• [What the task requires]: All lines of the records below that contain the word "extensions" must be listed.

##### Task input #####

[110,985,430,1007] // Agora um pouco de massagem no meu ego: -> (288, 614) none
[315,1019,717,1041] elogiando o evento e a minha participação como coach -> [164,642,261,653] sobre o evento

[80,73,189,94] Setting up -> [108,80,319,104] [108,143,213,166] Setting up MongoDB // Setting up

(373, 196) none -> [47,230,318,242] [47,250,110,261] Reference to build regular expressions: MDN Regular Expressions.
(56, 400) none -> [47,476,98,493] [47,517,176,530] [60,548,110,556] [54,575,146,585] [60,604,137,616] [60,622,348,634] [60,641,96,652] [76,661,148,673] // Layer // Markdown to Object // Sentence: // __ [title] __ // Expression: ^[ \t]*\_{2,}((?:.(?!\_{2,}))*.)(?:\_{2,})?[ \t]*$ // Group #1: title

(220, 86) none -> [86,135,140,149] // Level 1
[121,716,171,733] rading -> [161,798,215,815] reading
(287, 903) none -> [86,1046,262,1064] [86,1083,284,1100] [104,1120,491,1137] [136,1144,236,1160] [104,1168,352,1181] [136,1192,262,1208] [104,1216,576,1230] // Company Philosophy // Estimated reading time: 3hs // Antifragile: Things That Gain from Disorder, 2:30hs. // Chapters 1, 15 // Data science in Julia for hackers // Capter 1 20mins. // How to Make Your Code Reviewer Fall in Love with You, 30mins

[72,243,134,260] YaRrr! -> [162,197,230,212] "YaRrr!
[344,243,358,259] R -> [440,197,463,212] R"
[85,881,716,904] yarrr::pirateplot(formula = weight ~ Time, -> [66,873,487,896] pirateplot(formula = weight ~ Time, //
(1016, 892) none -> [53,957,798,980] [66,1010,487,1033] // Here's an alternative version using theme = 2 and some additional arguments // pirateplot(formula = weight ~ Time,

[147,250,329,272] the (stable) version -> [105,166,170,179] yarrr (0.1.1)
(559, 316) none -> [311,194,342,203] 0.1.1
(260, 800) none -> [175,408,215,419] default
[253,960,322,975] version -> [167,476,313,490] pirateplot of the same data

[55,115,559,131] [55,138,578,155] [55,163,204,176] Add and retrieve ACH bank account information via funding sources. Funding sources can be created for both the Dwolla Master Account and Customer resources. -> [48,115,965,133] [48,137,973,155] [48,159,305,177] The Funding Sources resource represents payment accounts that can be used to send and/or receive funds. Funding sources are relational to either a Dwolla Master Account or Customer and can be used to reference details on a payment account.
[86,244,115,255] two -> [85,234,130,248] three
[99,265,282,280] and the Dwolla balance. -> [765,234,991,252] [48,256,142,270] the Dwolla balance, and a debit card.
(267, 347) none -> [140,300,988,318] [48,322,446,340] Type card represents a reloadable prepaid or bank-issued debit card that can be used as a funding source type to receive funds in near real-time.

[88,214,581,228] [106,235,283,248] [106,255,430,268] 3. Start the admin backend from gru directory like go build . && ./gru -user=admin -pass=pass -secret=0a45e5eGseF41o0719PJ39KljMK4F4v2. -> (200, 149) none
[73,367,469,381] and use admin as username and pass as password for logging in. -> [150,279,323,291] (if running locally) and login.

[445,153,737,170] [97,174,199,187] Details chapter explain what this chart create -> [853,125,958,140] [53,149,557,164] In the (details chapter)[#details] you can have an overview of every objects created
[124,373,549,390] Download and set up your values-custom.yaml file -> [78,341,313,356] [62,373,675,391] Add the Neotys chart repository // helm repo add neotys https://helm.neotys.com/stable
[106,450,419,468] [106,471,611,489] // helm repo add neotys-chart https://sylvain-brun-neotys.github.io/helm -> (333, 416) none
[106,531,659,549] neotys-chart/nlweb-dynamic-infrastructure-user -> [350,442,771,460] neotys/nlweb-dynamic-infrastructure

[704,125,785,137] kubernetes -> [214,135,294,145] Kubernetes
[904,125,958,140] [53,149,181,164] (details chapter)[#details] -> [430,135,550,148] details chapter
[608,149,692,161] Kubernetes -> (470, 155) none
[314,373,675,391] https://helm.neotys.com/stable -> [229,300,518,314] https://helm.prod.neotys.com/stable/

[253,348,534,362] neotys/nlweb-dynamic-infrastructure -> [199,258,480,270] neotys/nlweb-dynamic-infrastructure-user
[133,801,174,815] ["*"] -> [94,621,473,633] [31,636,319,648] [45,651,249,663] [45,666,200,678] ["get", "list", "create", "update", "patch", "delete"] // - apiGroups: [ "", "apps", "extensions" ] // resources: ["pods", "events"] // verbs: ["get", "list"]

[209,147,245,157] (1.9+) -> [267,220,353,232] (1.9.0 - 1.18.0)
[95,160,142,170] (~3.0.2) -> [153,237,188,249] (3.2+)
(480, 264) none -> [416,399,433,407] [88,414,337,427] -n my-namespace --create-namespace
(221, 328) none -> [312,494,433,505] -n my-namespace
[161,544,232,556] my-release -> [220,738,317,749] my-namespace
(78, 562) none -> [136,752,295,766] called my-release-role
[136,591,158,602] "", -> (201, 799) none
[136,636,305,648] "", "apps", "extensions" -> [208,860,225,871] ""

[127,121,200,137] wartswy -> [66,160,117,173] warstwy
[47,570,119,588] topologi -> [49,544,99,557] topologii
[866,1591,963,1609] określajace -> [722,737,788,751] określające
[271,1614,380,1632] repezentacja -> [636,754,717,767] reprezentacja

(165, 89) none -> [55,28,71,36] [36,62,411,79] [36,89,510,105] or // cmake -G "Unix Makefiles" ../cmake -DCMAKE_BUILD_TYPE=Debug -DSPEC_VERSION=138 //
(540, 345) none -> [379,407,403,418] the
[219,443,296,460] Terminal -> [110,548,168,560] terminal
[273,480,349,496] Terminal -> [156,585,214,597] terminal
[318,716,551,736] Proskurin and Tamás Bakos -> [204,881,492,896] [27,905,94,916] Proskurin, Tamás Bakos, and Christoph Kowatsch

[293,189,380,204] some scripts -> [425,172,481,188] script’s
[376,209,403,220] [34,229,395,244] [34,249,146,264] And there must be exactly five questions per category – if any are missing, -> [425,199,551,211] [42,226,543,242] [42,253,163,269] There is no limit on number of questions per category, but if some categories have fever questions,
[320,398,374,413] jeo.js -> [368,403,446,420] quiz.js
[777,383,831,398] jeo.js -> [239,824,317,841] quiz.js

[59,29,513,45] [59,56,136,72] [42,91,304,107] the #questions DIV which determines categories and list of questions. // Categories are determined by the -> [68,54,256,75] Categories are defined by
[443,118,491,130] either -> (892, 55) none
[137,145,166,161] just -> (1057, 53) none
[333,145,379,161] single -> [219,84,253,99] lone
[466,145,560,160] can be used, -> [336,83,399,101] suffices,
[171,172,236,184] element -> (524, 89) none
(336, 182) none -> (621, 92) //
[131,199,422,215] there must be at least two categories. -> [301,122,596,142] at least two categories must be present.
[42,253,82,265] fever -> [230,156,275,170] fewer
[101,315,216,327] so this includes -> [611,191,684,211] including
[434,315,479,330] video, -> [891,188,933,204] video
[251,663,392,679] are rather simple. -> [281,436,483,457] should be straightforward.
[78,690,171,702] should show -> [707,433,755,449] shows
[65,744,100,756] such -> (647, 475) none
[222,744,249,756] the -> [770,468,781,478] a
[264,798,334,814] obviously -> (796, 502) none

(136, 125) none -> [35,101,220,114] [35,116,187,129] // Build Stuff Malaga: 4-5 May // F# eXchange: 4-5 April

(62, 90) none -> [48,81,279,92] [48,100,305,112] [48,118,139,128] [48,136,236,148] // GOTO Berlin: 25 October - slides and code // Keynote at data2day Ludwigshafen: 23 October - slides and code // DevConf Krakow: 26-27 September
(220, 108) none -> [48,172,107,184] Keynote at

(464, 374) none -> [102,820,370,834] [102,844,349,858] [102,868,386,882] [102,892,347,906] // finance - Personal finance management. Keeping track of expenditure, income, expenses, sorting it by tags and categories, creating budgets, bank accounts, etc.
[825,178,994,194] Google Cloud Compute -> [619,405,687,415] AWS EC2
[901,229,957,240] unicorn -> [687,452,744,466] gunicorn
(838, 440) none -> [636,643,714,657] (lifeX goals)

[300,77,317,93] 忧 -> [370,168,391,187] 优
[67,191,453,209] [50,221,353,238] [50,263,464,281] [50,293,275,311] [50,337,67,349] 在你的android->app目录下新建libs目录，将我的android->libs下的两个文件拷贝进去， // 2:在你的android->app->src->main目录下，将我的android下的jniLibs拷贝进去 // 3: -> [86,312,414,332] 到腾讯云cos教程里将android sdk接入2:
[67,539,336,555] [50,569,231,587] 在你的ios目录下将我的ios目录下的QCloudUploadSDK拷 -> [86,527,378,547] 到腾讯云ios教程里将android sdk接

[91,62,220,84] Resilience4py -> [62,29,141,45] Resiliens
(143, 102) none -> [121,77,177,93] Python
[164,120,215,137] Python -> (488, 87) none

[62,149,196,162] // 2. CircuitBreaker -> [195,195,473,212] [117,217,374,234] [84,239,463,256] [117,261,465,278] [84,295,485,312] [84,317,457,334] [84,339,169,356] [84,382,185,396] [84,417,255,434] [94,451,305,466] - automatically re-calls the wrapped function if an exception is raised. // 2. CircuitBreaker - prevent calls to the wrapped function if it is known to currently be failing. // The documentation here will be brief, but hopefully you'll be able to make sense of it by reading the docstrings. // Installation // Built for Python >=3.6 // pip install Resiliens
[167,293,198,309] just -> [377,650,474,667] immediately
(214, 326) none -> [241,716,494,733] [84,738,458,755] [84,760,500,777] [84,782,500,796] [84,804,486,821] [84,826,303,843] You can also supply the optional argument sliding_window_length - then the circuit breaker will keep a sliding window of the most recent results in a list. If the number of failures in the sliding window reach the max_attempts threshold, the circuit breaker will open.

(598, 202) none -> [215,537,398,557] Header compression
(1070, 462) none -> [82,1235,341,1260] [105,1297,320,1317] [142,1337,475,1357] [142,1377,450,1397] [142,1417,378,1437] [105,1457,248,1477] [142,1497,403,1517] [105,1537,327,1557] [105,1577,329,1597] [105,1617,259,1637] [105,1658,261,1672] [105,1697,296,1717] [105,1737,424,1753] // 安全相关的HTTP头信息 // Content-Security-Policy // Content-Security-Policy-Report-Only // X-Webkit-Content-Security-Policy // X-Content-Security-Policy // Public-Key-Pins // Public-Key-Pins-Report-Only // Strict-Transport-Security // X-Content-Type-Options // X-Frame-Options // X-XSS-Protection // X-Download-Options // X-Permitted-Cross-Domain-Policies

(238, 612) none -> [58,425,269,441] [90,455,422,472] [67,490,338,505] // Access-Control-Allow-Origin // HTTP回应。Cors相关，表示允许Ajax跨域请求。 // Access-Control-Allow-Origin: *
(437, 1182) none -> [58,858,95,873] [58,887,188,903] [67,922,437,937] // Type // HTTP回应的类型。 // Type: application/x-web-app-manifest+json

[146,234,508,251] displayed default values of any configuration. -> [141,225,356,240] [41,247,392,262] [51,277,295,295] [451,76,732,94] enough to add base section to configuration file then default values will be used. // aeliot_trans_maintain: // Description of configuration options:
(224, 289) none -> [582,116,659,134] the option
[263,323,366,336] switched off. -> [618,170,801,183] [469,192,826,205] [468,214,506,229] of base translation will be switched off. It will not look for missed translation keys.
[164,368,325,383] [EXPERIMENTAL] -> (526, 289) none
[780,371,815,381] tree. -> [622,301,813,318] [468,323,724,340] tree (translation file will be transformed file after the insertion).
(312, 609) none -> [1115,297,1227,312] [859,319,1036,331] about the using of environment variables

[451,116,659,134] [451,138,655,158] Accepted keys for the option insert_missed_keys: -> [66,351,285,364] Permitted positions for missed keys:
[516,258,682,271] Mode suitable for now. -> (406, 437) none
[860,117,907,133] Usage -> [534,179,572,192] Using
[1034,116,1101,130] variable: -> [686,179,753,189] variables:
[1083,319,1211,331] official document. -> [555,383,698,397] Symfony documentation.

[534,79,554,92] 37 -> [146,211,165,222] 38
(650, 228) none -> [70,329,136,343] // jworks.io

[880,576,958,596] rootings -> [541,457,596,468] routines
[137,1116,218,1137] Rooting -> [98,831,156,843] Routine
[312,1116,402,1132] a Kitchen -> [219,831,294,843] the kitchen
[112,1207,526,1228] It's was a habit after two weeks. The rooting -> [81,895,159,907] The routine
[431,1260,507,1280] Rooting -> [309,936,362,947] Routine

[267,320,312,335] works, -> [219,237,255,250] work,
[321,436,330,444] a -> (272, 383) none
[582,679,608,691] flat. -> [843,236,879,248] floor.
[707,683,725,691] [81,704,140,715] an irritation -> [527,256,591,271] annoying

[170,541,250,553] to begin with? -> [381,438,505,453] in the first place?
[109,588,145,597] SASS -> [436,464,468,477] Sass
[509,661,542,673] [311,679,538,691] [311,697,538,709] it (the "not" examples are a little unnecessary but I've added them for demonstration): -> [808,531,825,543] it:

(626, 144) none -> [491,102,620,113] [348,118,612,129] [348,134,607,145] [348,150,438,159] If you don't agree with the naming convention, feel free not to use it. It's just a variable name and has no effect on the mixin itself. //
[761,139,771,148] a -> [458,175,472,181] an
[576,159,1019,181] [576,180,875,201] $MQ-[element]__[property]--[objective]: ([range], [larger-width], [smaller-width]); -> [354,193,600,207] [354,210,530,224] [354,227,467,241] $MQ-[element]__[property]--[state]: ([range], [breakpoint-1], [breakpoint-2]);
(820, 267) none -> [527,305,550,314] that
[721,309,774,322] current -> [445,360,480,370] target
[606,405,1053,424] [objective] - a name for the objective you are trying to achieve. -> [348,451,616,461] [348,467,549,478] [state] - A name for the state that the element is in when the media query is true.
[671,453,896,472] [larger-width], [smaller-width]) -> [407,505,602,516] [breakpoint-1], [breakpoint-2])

#####

• [Finished exercise]:
[133,801,174,815] ["*"] -> [94,621,473,633] [31,636,319,648] [45,651,249,663] [45,666,200,678] ["get", "list", "create", "update", "patch", "delete"] // - apiGroups: [ "", "apps", "extensions" ] // resources: ["pods", "events"] // verbs: ["get", "list"]
[136,636,305,648] "", "apps", "extensions" -> [208,860,225,871] ""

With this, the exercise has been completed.